Ren Heintz is an Associate Professor and the Director of the Center for the Study of Genders and Sexualities at Cal State Los Angeles. Heintz received their Ph.D. from the University of California, San Diego, and their MA from the University of Pennsylvania. Their working manuscript is titled The Obscenity of White Supremacy: The Antebellum History of Gender and Sexuality. Heintz’s scholarship has appeared in American Quarterly, GLQ, and Feminist Media Histories, among others. They were awarded the Richard H. Brown/William Lloyd Barber Long-Term Fellowship at the Newberry Library and the Andrew Mellon Postdoctoral Fellowship from Tulane University. Through their public humanities work, they are the inaugural creative writing instructor for the nonprofit initiative, Transchool. Heintz is the editor of the anthology Transchool: Vol. 1 (Co-Conspirator Press, 2024).

Christina A. León is Assistant Professor of Literature at Duke University. She specializes in literary, anticolonial, critical race, feminist, and queer theories, with a concentration on Latinx and Caribbean literature, art, and thought. Her scholarly writing focuses on the interplay of materiality and semiosis to better theorize and attend to works by authors and artists who often become known only through their identificatory markers, overdetermined by grammars of race and gender. She is the author of Matters of Inscription: Reading Figures of Latinidad (NYU Press 2024). Her articles and essays have been published in Women and Performance, ASAP/Journal, Diacritics, GLQ, Sargasso, Small Axe, Representations, and Post-45. She serves as the co-editor of the Gender Theory book series at SUNY Press.

Sarah M. Quesada is an Associate Professor of Romance Studies and by courtesy, of Gender, Sexuality & Feminist Studies at Duke University. She is the author of The African Heritage of Latinx and Caribbean Literature (Cambridge UP, December 2022), which received an Honorable Mention for First Book in 2023 from the Modern Languages Association (MLA). Her second book project investigates different internationalist attachments among Chicana, Mexican, and African writers, and unburies the influences of lesser-known feminists in this south-south engagement.

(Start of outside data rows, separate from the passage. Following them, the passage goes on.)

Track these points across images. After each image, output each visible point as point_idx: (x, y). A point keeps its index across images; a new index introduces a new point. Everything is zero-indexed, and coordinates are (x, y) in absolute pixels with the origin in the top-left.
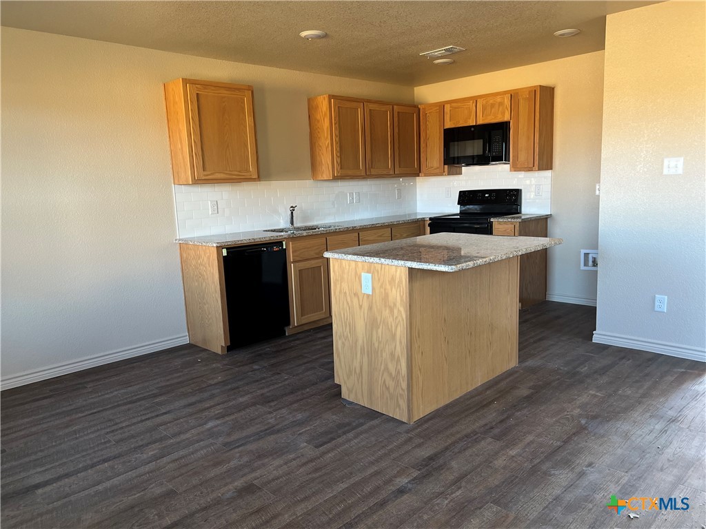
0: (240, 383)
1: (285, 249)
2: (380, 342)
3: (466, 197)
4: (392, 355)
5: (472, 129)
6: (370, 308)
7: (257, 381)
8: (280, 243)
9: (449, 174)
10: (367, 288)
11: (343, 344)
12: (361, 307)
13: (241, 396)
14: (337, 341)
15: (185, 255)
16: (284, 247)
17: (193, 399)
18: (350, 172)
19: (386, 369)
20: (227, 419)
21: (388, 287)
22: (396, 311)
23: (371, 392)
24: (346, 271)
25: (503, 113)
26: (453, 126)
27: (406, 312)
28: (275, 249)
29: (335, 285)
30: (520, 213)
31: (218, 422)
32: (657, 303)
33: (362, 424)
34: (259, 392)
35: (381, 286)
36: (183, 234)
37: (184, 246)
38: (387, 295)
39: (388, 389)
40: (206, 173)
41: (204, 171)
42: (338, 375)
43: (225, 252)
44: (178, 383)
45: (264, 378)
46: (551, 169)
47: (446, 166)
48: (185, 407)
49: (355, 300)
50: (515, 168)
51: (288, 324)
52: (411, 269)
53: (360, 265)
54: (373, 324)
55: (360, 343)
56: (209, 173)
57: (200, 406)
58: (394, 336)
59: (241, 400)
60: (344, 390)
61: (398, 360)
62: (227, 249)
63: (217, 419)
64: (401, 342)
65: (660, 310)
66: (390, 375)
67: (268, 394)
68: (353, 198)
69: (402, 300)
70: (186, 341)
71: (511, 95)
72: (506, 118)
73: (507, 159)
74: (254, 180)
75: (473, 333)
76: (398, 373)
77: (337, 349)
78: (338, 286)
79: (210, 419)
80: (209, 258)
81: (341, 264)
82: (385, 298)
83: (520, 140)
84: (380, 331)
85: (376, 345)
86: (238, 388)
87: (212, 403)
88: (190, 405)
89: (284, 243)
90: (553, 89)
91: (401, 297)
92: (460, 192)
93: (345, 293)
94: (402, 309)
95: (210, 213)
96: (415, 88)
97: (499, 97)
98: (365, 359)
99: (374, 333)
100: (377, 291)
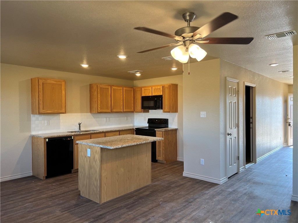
0: (45, 190)
1: (73, 139)
2: (92, 174)
3: (150, 121)
4: (96, 179)
5: (150, 97)
6: (90, 161)
7: (52, 189)
8: (70, 137)
9: (144, 112)
10: (89, 154)
11: (81, 175)
12: (87, 161)
13: (43, 195)
14: (80, 174)
15: (33, 141)
16: (72, 138)
17: (24, 196)
18: (104, 111)
19: (94, 184)
20: (34, 203)
21: (95, 154)
22: (97, 162)
23: (89, 193)
24: (83, 148)
25: (160, 92)
26: (145, 96)
27: (100, 162)
28: (69, 139)
29: (80, 153)
30: (168, 127)
31: (30, 204)
32: (201, 162)
33: (83, 204)
34: (50, 193)
35: (93, 154)
36: (34, 133)
37: (33, 137)
38: (94, 157)
39: (94, 191)
40: (43, 111)
41: (43, 110)
42: (79, 187)
43: (47, 140)
44: (21, 190)
45: (55, 189)
46: (177, 112)
47: (143, 110)
48: (20, 198)
49: (85, 159)
50: (164, 112)
51: (73, 168)
52: (102, 148)
53: (87, 146)
54: (90, 167)
55: (86, 174)
56: (45, 110)
57: (26, 198)
58: (96, 171)
59: (42, 196)
60: (81, 192)
61: (97, 181)
62: (48, 139)
63: (30, 203)
64: (98, 174)
65: (202, 164)
66: (95, 186)
67: (54, 194)
68: (107, 120)
69: (99, 159)
70: (31, 174)
71: (163, 86)
72: (161, 94)
73: (162, 108)
74: (64, 113)
75: (130, 171)
76: (97, 185)
77: (80, 177)
78: (81, 153)
79: (28, 203)
80: (41, 142)
81: (82, 145)
82: (94, 158)
83: (166, 102)
84: (92, 170)
85: (91, 175)
86: (43, 192)
87: (31, 197)
88: (22, 198)
89: (73, 137)
90: (177, 85)
91: (99, 158)
92: (148, 119)
93: (83, 156)
94: (99, 162)
95: (46, 125)
96: (134, 81)
97: (159, 87)
98: (88, 180)
99: (91, 171)
100: (92, 155)
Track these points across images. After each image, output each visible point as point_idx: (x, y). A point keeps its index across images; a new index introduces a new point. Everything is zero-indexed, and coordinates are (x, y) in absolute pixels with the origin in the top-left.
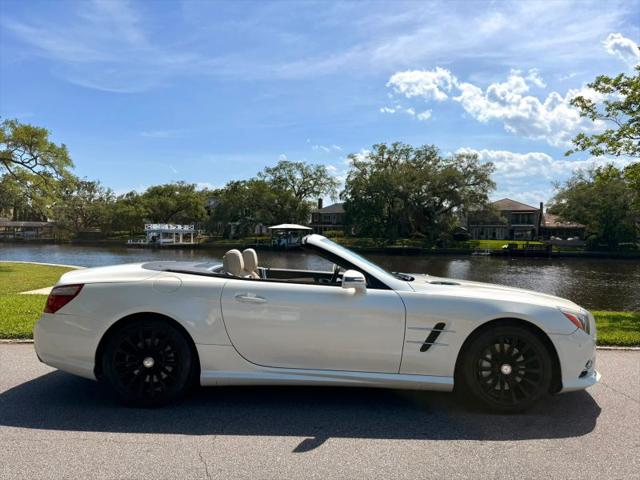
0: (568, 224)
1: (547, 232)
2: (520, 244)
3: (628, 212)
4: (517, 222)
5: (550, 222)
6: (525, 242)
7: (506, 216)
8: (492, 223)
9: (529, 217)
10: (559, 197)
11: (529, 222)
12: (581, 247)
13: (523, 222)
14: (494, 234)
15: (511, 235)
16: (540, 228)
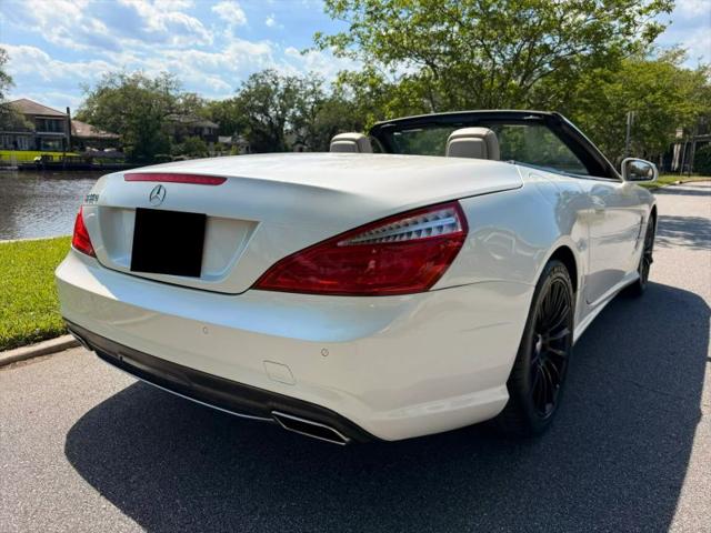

Her work has been supported by the National Humanities Center and the American Council of Learned Societies and she currently serves on the Executive Committee for the MLA’s Anthropology and Literature Forum, and the advisory board of the journal Meridians: feminism, race, transnationalism (Duke UP).

Jordan Alexander Stein is Professor of English and Comparative Literature at Fordham University, where he is also Affiliated Faculty in African and African American Studies. He is the author most recently of Fantasies of Nina Simone (Duke 2024).

Autumn Womack is Associate Professor of African American Studies and English at Princeton University. She is the author of The Matter of Black Living: The Aesthetic Experiment of Racial Data, 1880-1930 (Chicago, 2022) which received the Modern Language Association’s William Sanders Scarborough Prize and was a finalist for the Modernist Studies Association’s First Book Prize. Most recently, she edited the Norton Library’s edition of Charles Chesnutt’s The Marrow of Tradition (2023). Womack has published numerous essays on nineteenth-century African American literary culture, visual studies, and Black aesthetic practice in journals such as American Literary History, J19, Women and Performance, Black Camera, and several edited volumes. She is currently at work on two book length projects. The first, The Wanderer (Knopf) is an archival biography of Toni Morrison. The second project explores the relationship between financialization and aesthetics in turn of the century African American literary aesthetics.